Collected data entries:

'''

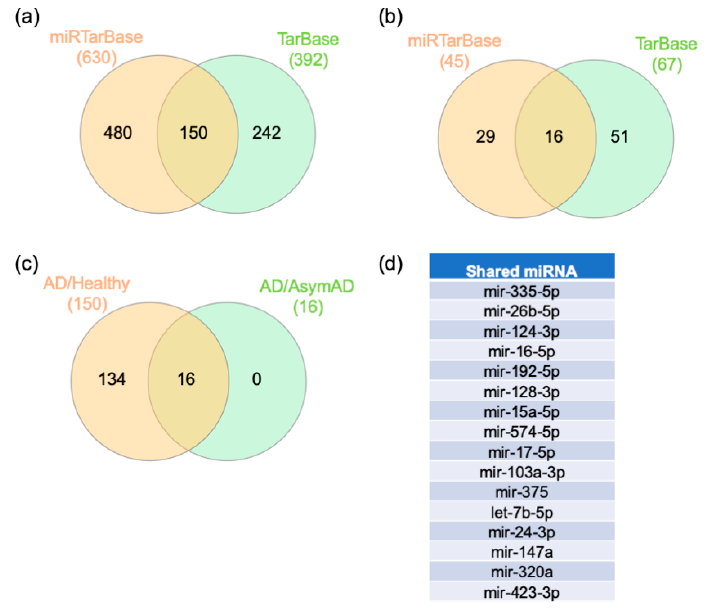
Figure 6. Analysis of miRNAs. Analysis of miRNAs from AD/control and AD/AsymAD switch genes. The gene–transcription factor interaction network was performed with miRTarBase and TarBase. Venn diagram analysis was performed to identify the miRNAs for AD/healthy ( a ) and AD/AsymAD analysis ( b ) shared between the databases. A Venn diagram determined the miRNA shared between both analyses ( c , d ). AD: Alzheimer’s disease. AsymAD: asymptomatic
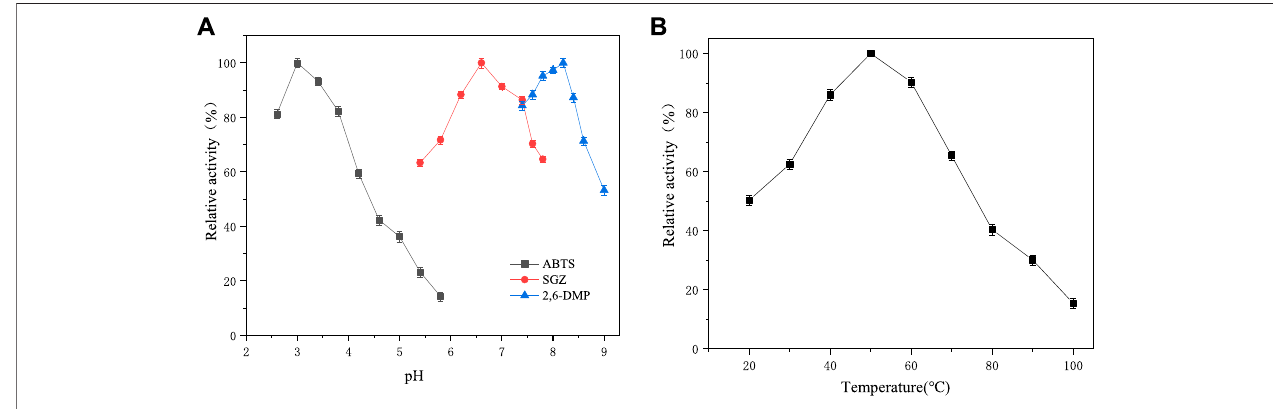
FIGURE8| Effect ofpH and temperature on intracellular laccase activity of Bacillus subtilis TR-03. (A) pH, withABTS, SGZ and 2,6-DMP as substrate at 30 ° C; (B) temperature, with ABTS as the substrate at pH 3.0.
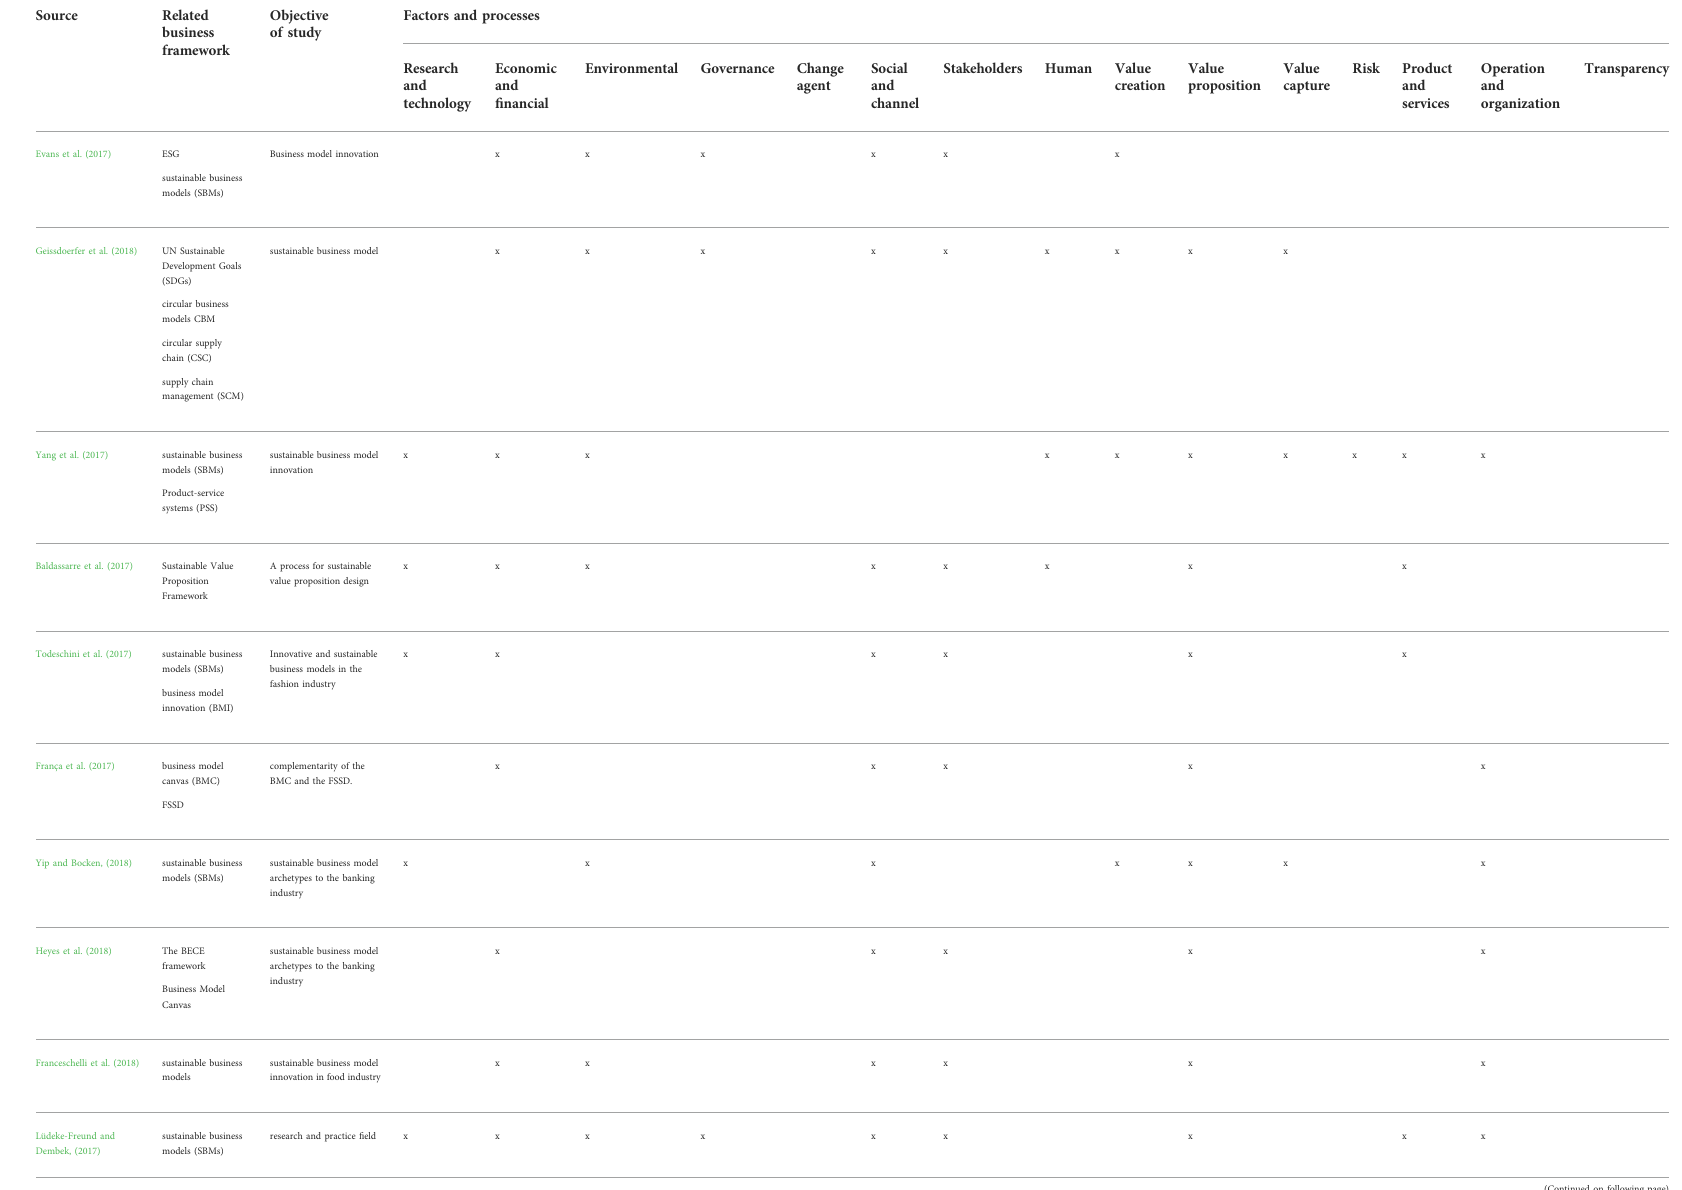
TABLE 6 A review of the literature for comparison and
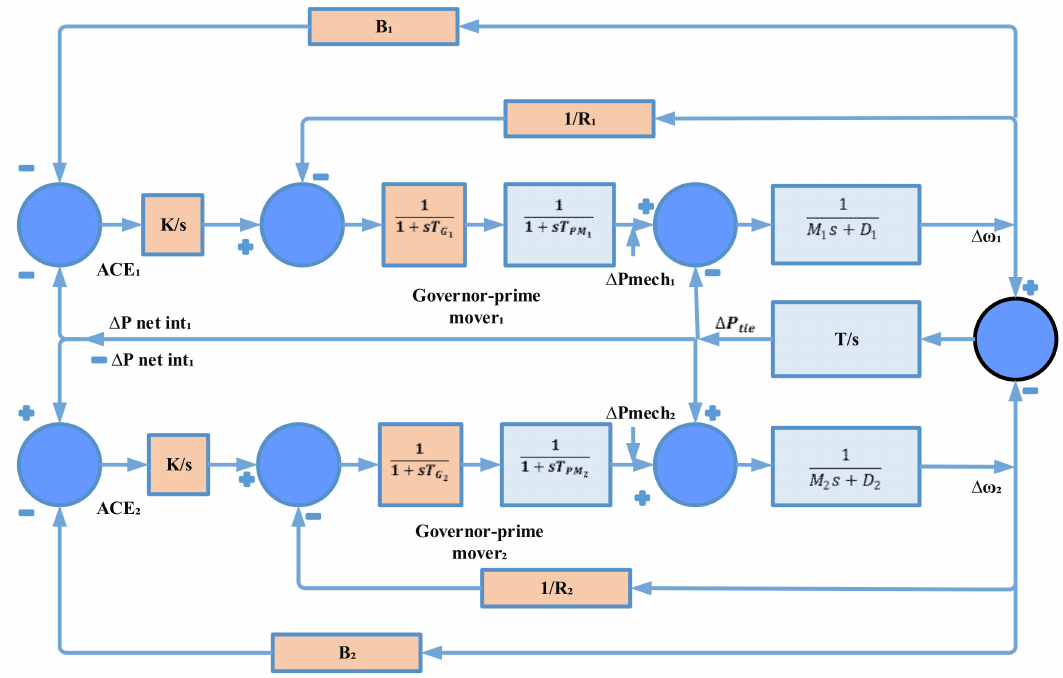
Figure 1. Conventional load frequency control model for two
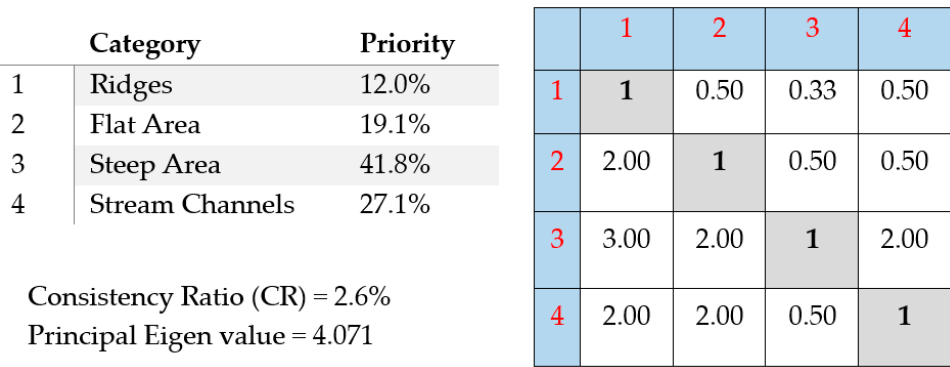
Figure 9. Topographic weights and scoring [32].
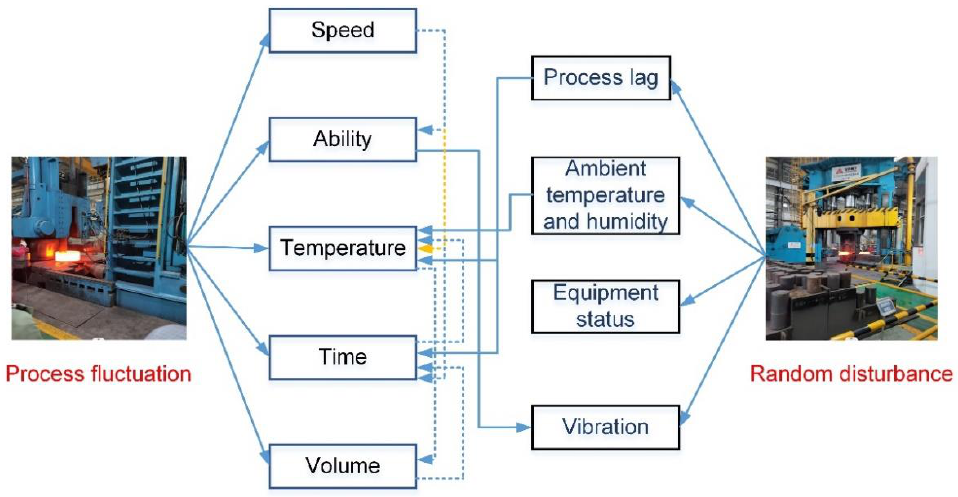
Figure 10. Category of disturbance factors for quality change in hot forming of forgings.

'''

» Work task
Within the data above, how many lines include the word "control"? Respond with the number only.

» Output for this exercise
2